После его ухода примерно до половины второго Бернс и Калхэйн продолжали пить. Наконец и Палмер снова принялся за шотландское виски, так как начал чувствовать себя одиноко, оставаясь сравнительно трезвым в этой компании. Разговор шел о различных комитетах и людях в Олбани, следуя по такому запутанному руслу, что только профессионал мог разобраться, о чем тут речь. В конце концов у Калхэйна, уже еле ворочавшего языком, сорвалась очень типичная фраза, которая, по мнению Палмера, подытожила всю их дискуссию:

— Вытащим-ка все это дельце из банковской сферы, загоним на ринг, и пускай Берни с Джимом потузят там друг друга. А тем временем старый плут пусть упрячет их законопроект под сукно.

— Только б Хэму удалось вовремя обернуться,— заметил Бернс. Во втором часу ночи перешли к другим проблемам, в которых Палмеру было проще разобраться.

— Я слышал,— заявил Бернс, наполовину глотая слова,— что «Меррей Хилл» держит закладную на дом Гарри и на две его фермы.— Он медленно повернулся к Палмеру:— Верно я гврю?

— Если речь идет о том Гарри, которого я имею в виду,— не очень внятно ответил Палмер,— то не имею об этом никакого представления. Знаю только, что крупный коммерческий банк в том районе пользуется его услугами как юрисконсульта.

— Так что же, по-вашему, перетянет? — допытывался Калхэйн.— Дом и фермы или тепленькое местечко адвоката?

Бернс пожал плечами:— «Меррей Хилл» не может конфисковать его дом и фермы. У Гарри нет никакой задолженности, никаких обязательств.— И Бернс снова вопрошающе воззрился на Палмера:— Верно я гврю?

— Я не в курсе дела.
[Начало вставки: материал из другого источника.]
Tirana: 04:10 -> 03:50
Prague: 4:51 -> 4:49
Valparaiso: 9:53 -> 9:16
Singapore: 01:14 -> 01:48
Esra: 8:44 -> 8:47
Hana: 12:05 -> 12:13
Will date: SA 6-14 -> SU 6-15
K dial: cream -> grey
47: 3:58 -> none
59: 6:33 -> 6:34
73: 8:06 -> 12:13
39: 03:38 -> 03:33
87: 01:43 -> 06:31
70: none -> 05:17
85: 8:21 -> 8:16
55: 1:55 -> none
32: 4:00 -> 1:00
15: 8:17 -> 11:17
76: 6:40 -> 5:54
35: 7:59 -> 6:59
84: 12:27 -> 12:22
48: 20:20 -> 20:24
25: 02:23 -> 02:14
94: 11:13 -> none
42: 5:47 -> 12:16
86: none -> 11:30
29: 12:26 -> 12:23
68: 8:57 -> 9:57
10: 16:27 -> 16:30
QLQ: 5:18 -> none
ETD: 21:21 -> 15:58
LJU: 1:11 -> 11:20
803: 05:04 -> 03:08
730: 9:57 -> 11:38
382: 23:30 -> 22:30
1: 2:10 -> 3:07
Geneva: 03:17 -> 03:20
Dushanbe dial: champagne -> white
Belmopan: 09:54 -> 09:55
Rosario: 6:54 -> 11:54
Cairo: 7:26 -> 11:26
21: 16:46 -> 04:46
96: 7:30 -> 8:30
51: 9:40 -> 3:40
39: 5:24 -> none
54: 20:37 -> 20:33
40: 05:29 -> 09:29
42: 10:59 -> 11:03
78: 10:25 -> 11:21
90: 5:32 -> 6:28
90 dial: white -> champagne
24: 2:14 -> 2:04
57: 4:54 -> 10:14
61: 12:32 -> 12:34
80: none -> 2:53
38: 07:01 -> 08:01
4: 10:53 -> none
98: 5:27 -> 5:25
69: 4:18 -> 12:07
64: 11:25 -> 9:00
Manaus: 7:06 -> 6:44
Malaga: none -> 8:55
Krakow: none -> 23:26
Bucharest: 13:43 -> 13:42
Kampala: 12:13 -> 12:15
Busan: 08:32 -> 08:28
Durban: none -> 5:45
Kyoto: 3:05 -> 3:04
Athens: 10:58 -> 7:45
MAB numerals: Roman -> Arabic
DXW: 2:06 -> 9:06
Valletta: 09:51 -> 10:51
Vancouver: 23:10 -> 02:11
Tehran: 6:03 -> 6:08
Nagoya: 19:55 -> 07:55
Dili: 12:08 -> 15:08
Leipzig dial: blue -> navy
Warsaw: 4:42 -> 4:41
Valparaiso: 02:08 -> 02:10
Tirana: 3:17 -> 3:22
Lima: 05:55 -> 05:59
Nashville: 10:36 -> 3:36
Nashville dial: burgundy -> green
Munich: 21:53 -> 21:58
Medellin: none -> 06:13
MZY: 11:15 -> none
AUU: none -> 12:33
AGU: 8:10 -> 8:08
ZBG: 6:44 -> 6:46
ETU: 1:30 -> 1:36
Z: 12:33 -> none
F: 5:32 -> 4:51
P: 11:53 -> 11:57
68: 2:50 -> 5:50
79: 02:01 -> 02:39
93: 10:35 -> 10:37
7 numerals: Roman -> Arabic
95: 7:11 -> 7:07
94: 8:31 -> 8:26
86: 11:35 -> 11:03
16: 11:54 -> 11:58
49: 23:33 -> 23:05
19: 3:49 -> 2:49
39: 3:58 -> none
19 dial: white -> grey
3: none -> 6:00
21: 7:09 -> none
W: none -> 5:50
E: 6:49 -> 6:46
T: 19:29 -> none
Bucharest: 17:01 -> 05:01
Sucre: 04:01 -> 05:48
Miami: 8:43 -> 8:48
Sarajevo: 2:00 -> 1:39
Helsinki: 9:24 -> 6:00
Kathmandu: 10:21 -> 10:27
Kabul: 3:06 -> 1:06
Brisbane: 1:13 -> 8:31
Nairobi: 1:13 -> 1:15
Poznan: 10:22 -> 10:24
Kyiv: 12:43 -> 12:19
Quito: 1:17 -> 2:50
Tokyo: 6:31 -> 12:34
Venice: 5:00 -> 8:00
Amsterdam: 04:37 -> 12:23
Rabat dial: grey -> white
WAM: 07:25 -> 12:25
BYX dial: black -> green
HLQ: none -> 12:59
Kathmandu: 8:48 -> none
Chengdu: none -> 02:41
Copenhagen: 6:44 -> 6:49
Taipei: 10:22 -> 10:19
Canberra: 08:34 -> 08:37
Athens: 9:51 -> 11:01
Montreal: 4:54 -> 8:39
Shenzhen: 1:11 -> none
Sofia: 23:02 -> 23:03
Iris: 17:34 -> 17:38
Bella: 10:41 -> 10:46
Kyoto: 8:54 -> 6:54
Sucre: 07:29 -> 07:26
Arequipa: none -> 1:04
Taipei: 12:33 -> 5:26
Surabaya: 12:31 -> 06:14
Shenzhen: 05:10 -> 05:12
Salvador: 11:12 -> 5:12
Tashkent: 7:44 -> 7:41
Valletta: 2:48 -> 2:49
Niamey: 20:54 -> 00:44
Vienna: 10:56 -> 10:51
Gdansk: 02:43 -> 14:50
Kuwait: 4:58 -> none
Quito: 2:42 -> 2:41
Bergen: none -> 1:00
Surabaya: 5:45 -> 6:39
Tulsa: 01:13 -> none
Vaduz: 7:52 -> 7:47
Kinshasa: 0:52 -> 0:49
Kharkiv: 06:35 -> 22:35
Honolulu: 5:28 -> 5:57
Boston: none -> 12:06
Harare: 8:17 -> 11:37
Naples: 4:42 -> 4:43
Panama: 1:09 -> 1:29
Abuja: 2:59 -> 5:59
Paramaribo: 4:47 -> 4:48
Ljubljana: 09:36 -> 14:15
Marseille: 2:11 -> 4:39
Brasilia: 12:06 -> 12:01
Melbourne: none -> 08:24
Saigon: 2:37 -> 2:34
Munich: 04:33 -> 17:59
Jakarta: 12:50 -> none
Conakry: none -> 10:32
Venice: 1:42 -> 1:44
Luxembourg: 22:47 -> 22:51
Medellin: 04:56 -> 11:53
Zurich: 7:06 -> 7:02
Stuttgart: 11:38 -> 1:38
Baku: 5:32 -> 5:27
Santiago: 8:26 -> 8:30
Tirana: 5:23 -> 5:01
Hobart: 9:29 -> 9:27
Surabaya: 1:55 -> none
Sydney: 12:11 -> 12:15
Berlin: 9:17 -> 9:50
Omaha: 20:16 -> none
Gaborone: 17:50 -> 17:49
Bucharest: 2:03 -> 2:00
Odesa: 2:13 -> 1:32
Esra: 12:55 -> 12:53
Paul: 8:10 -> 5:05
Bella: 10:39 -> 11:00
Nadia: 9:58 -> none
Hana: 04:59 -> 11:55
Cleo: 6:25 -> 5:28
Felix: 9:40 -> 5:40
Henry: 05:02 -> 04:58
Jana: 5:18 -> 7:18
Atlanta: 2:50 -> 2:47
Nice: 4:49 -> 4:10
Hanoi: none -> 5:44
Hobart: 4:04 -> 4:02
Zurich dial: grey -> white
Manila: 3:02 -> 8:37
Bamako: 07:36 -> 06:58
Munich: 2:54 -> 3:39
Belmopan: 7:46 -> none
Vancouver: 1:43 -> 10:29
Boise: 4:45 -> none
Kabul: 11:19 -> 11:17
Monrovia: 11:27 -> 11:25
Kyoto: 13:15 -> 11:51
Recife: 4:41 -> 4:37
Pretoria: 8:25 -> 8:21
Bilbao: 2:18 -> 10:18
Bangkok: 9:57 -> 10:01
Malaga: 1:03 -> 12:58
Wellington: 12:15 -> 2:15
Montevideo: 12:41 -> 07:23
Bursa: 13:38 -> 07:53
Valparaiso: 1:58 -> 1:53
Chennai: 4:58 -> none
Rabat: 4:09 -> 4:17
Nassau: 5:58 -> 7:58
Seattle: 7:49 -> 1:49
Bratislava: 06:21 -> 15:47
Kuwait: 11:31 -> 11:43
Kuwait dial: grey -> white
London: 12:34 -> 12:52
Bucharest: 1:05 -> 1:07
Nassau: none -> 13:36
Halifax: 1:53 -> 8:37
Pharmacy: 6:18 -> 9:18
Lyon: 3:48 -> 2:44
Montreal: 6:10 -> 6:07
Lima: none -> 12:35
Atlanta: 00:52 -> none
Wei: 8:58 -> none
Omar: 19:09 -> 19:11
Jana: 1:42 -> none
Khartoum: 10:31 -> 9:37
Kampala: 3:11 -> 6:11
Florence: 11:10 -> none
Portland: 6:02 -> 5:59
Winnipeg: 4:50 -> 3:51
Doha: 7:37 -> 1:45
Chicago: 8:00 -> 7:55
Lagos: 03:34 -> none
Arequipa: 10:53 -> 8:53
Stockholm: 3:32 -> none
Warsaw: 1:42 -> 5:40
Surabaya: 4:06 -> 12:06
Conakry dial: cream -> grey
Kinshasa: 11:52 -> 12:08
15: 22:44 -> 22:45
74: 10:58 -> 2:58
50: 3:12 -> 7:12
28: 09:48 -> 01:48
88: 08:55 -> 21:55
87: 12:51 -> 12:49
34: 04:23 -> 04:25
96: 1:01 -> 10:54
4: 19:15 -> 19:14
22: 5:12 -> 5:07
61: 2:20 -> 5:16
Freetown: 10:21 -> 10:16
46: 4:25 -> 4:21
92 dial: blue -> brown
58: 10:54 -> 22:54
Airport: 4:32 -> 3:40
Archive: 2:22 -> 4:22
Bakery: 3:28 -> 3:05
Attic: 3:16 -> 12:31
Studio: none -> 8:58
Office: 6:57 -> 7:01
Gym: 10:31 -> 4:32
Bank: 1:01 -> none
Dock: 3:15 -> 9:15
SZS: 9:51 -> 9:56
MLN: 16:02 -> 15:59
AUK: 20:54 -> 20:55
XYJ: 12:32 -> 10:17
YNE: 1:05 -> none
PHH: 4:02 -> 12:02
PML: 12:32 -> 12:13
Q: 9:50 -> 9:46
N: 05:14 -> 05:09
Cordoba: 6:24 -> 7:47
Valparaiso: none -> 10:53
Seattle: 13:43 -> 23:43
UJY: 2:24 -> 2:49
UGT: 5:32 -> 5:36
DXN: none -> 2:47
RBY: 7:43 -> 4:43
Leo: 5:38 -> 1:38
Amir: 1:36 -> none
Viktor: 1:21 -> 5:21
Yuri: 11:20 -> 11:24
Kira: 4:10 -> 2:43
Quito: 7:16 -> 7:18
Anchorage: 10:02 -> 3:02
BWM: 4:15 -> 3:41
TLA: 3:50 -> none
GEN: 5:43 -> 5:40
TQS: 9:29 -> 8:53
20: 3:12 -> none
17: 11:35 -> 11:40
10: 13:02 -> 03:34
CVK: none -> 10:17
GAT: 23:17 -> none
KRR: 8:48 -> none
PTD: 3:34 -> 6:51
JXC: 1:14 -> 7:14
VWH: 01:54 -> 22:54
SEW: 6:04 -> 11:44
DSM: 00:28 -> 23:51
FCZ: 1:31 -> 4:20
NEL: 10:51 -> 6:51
Кое-что можно бы узнать о нем в кредитном управлении.

— О Гарри там много не узнаешь,— заметил Калхэйн.— Он платежеспособен.

— Великое дело текущий счет,— мечтательно произнес Бернс,— если кто-то его имеет, то это именно Гарри. Верно я гврю, Вуди?

— О чем идет речь? — спросил Палмер.

— Я не имею в виду,— пояснил Бернс,— то есть я имею в виду, что Гарри платежеспособен не только по видимости, потому что платит сам за виски и за проезд в такси. Но и по-настоящему платежеспособен, верно?

— Текущие счета бывают разные,— бормотал Палмер, лениво прислушиваясь к потоку своих слов,— одни сами текут, как виски в глотку, а другие...

Калхэйн сочувственно кивнул головой.— А вы здорово нагрузились,— сообщил он Палмеру.

— Да ну? — радостно удивился Палмер.

Бернс что-то обдумывал.— Ну, как, обо всем уже переговорили, а? Или еще что осталось?

— Нет,— заверил его Калхэйн.

— Тгда, значит, пзвем девочек? — предложил Бернс.

— Не для меня,— сказал Калхэйн.— Я же говорил, что готовился стать священником. Дал два обета — целомудрия и умерщвления плоти.

— И верен своим обетам,— пробормотал Бернс.— Благонравный мальчик.— Он опять повернулся к Палмеру:— Ну, как насчет девочек, Вуди?

— Ему тоже никого не надо,— объявил Калхэйн.

— Дал две клятвы,— пояснил Палмер, поднимая правую руку:— Торжественно клянусь говорить правду.

— Воспользуйтесь Пятой поправкой к конституции,— посоветовал ему Калхэйн.

— Не солгу,— продолжал Палмер.— Соблюдаю верность, противник гомосексуализма и прочих...

Бернс пододвинул к себе белый телефонный аппарат и набрал номер.— Персик? — спросил он.— Это Мак. Я тебя разбудил?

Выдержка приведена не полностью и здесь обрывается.